— Start Information shown —

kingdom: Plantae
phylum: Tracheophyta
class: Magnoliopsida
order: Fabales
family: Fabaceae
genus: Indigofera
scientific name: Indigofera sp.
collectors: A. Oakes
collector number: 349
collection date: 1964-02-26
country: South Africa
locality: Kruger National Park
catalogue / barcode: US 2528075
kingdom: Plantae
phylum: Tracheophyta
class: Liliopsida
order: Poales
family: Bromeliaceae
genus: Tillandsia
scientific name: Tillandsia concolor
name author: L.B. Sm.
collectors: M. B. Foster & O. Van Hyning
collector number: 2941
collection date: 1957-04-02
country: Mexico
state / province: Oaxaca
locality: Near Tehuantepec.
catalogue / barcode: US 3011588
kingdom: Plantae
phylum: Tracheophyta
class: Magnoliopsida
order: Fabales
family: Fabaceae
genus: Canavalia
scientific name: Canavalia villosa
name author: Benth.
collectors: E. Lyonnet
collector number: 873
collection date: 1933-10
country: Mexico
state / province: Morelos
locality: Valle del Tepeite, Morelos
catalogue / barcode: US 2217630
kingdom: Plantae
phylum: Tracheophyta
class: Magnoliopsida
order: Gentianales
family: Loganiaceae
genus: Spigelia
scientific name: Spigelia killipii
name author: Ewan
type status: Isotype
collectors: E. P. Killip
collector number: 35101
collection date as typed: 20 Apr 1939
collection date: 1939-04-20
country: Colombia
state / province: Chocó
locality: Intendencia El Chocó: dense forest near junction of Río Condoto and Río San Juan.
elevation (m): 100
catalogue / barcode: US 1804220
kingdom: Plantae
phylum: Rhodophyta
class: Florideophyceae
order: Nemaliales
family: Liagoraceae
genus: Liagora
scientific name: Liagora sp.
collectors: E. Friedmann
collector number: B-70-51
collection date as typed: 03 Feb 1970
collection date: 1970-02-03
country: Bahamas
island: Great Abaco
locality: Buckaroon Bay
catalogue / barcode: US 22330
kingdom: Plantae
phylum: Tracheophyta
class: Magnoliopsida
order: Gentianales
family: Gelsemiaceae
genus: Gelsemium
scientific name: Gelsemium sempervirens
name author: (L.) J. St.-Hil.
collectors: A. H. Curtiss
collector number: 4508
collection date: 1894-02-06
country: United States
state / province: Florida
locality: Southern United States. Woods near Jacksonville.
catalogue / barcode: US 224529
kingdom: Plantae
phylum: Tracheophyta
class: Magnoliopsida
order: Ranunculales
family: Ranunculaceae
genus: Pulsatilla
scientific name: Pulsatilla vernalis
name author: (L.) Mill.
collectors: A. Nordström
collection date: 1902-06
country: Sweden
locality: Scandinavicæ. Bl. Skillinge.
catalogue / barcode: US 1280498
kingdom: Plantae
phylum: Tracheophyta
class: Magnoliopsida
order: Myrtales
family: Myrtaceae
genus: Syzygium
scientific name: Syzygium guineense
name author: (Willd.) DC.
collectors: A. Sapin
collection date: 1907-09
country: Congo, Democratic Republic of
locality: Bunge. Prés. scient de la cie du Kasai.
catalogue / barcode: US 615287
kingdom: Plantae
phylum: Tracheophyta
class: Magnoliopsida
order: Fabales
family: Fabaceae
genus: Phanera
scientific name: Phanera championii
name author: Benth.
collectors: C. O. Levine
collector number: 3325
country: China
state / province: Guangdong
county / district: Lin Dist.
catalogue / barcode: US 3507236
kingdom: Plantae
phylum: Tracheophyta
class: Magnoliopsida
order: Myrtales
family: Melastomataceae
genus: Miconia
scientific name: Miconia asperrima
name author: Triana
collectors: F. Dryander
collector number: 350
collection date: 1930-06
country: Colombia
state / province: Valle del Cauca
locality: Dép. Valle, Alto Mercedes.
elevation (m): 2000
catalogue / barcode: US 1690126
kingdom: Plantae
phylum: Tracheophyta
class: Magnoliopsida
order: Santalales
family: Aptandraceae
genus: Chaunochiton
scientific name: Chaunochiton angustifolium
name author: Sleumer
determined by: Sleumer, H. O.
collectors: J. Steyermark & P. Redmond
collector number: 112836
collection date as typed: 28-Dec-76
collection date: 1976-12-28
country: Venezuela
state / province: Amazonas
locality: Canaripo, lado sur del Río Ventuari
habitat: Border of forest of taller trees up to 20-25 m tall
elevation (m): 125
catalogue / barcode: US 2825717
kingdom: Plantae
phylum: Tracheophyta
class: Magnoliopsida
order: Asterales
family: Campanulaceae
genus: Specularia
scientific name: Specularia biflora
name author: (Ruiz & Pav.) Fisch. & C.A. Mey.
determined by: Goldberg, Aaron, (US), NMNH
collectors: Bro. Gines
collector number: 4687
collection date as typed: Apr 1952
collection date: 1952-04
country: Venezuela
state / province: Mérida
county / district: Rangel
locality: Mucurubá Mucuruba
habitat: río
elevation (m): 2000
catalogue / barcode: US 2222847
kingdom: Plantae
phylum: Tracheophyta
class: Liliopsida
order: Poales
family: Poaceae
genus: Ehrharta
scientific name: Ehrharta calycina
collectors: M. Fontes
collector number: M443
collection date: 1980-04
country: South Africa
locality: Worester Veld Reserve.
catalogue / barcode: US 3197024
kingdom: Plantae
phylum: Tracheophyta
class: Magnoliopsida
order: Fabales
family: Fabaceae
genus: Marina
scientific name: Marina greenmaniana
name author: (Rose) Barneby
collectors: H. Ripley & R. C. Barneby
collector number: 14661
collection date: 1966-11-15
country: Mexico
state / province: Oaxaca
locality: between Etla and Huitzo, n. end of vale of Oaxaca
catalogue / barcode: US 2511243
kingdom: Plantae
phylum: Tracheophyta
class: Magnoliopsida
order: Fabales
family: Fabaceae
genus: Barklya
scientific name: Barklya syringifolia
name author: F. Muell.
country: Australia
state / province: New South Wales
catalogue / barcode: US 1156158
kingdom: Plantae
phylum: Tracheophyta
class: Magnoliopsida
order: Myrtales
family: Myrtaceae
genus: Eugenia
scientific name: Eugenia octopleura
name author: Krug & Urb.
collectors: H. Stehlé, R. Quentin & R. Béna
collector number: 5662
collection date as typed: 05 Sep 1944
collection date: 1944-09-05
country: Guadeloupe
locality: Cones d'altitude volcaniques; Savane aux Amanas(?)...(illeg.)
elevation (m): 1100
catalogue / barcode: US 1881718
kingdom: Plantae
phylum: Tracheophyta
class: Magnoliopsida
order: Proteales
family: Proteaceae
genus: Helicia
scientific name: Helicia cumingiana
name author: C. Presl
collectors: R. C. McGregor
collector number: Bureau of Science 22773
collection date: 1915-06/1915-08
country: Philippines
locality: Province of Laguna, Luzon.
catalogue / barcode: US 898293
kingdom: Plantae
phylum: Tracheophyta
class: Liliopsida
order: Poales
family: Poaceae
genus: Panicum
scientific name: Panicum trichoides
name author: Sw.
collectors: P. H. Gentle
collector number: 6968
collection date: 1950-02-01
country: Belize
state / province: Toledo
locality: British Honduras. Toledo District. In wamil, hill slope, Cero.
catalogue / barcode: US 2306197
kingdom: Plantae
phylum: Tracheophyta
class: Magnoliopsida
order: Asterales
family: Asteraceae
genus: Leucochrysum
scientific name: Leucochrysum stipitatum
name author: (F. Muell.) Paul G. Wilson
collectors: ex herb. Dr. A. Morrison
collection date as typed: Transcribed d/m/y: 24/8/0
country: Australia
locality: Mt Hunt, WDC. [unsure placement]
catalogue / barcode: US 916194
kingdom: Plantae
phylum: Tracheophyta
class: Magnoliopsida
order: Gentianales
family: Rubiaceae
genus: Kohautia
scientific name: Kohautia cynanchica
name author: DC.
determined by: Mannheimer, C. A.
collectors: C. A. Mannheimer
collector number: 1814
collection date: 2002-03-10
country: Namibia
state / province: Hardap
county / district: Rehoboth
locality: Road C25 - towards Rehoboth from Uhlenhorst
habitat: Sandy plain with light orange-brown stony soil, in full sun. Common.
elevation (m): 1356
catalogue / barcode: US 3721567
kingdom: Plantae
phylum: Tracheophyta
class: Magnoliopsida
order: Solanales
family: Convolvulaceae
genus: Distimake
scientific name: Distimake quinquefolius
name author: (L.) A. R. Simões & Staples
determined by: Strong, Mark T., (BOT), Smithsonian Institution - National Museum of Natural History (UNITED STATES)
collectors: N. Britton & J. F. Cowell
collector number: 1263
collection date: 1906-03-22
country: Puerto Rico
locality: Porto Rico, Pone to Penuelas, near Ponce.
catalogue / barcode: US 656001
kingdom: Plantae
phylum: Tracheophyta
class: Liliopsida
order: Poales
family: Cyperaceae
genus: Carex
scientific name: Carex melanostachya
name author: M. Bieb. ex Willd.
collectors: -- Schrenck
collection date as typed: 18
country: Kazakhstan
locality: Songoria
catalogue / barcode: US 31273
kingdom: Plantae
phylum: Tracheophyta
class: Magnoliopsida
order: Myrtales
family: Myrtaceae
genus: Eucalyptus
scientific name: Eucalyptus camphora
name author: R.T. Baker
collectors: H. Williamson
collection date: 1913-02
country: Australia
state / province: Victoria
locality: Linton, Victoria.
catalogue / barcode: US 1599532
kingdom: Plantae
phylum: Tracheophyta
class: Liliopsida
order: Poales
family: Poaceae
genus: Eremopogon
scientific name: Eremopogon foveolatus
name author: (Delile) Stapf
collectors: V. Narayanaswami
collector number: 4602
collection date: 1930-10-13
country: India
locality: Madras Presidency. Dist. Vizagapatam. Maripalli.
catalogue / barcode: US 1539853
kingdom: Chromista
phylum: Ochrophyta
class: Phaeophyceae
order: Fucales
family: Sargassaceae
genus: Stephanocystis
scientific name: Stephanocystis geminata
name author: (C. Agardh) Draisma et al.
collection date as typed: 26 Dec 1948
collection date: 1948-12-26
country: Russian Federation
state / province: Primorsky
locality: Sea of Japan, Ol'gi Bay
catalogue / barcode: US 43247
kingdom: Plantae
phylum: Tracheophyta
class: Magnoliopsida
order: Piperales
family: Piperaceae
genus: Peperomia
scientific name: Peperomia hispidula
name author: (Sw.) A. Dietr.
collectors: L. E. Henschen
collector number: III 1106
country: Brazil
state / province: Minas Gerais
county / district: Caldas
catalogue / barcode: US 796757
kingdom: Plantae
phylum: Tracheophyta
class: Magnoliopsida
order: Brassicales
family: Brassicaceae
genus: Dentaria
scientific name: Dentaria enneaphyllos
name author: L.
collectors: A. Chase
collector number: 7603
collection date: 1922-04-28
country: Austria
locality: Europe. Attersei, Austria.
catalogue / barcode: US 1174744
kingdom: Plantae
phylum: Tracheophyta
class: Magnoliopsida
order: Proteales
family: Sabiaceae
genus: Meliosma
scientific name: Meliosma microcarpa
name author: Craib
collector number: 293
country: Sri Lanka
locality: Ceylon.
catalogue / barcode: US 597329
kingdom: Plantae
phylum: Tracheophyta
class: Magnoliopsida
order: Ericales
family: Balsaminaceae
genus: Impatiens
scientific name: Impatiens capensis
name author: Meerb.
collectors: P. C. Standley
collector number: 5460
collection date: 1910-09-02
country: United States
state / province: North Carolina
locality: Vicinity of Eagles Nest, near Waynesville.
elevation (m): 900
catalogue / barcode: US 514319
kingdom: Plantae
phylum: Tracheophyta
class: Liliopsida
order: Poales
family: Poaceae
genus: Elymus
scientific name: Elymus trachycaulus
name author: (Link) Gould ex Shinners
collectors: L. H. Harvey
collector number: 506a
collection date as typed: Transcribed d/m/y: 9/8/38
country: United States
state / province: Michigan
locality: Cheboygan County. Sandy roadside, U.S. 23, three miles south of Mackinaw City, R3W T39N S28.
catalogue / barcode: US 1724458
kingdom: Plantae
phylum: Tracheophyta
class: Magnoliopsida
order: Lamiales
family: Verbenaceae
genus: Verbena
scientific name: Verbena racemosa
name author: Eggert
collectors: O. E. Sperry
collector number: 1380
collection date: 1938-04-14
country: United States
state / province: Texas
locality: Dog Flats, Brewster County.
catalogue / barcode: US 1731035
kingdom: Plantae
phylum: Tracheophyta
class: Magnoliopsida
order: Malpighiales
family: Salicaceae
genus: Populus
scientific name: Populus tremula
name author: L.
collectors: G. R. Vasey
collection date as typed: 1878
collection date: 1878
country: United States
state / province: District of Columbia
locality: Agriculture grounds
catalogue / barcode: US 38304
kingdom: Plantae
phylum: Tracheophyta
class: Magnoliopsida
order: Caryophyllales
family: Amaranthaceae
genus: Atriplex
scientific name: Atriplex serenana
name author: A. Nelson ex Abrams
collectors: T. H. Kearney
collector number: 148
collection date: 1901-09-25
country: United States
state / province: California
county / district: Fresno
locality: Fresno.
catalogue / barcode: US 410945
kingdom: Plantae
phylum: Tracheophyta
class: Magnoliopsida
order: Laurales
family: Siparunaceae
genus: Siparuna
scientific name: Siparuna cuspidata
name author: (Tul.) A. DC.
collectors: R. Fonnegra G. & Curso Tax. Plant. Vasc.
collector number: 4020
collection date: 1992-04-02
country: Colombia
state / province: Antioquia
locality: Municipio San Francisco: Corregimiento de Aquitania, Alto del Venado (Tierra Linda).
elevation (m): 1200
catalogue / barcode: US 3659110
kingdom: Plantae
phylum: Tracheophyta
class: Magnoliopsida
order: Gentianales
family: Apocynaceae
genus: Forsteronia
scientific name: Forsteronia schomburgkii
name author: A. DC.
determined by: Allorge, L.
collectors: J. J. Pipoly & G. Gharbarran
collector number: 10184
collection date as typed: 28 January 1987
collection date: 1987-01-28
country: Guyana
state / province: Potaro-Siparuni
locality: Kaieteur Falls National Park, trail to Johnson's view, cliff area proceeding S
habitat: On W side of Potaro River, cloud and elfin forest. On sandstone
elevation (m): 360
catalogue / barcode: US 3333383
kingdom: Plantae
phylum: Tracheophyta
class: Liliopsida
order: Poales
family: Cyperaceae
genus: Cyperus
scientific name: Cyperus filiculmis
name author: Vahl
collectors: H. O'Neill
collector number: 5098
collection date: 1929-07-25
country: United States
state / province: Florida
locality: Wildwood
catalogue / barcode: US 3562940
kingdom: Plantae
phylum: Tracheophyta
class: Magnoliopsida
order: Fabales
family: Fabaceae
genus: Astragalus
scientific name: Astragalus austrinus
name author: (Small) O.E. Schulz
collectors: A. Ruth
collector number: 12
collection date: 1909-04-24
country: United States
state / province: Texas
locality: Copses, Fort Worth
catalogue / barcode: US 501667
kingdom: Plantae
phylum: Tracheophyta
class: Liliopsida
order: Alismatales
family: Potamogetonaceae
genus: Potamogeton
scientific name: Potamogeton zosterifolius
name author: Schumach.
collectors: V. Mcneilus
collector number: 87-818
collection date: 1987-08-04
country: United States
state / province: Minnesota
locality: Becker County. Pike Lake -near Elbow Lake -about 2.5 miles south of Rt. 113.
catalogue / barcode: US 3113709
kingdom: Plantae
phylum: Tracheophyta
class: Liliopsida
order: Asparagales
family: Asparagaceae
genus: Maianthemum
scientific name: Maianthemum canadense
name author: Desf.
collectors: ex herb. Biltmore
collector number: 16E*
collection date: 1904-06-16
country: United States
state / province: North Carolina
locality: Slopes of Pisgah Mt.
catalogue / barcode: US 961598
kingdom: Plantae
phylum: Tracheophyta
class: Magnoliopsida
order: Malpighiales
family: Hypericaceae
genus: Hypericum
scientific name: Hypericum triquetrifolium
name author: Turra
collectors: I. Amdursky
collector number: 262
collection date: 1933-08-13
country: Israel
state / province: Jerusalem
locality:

— End Information shown —

• [Directions]:
Can you give the data again from its first line through the line containing "genus: Pulsatilla", with every "collector number" changed to "field number" and nothing else altered?

• [Exercise result]:
kingdom: Plantae
phylum: Tracheophyta
class: Magnoliopsida
order: Fabales
family: Fabaceae
genus: Indigofera
scientific name: Indigofera sp.
collectors: A. Oakes
field number: 349
collection date: 1964-02-26
country: South Africa
locality: Kruger National Park
catalogue / barcode: US 2528075
kingdom: Plantae
phylum: Tracheophyta
class: Liliopsida
order: Poales
family: Bromeliaceae
genus: Tillandsia
scientific name: Tillandsia concolor
name author: L.B. Sm.
collectors: M. B. Foster & O. Van Hyning
field number: 2941
collection date: 1957-04-02
country: Mexico
state / province: Oaxaca
locality: Near Tehuantepec.
catalogue / barcode: US 3011588
kingdom: Plantae
phylum: Tracheophyta
class: Magnoliopsida
order: Fabales
family: Fabaceae
genus: Canavalia
scientific name: Canavalia villosa
name author: Benth.
collectors: E. Lyonnet
field number: 873
collection date: 1933-10
country: Mexico
state / province: Morelos
locality: Valle del Tepeite, Morelos
catalogue / barcode: US 2217630
kingdom: Plantae
phylum: Tracheophyta
class: Magnoliopsida
order: Gentianales
family: Loganiaceae
genus: Spigelia
scientific name: Spigelia killipii
name author: Ewan
type status: Isotype
collectors: E. P. Killip
field number: 35101
collection date as typed: 20 Apr 1939
collection date: 1939-04-20
country: Colombia
state / province: Chocó
locality: Intendencia El Chocó: dense forest near junction of Río Condoto and Río San Juan.
elevation (m): 100
catalogue / barcode: US 1804220
kingdom: Plantae
phylum: Rhodophyta
class: Florideophyceae
order: Nemaliales
family: Liagoraceae
genus: Liagora
scientific name: Liagora sp.
collectors: E. Friedmann
field number: B-70-51
collection date as typed: 03 Feb 1970
collection date: 1970-02-03
country: Bahamas
island: Great Abaco
locality: Buckaroon Bay
catalogue / barcode: US 22330
kingdom: Plantae
phylum: Tracheophyta
class: Magnoliopsida
order: Gentianales
family: Gelsemiaceae
genus: Gelsemium
scientific name: Gelsemium sempervirens
name author: (L.) J. St.-Hil.
collectors: A. H. Curtiss
field number: 4508
collection date: 1894-02-06
country: United States
state / province: Florida
locality: Southern United States. Woods near Jacksonville.
catalogue / barcode: US 224529
kingdom: Plantae
phylum: Tracheophyta
class: Magnoliopsida
order: Ranunculales
family: Ranunculaceae
genus: Pulsatilla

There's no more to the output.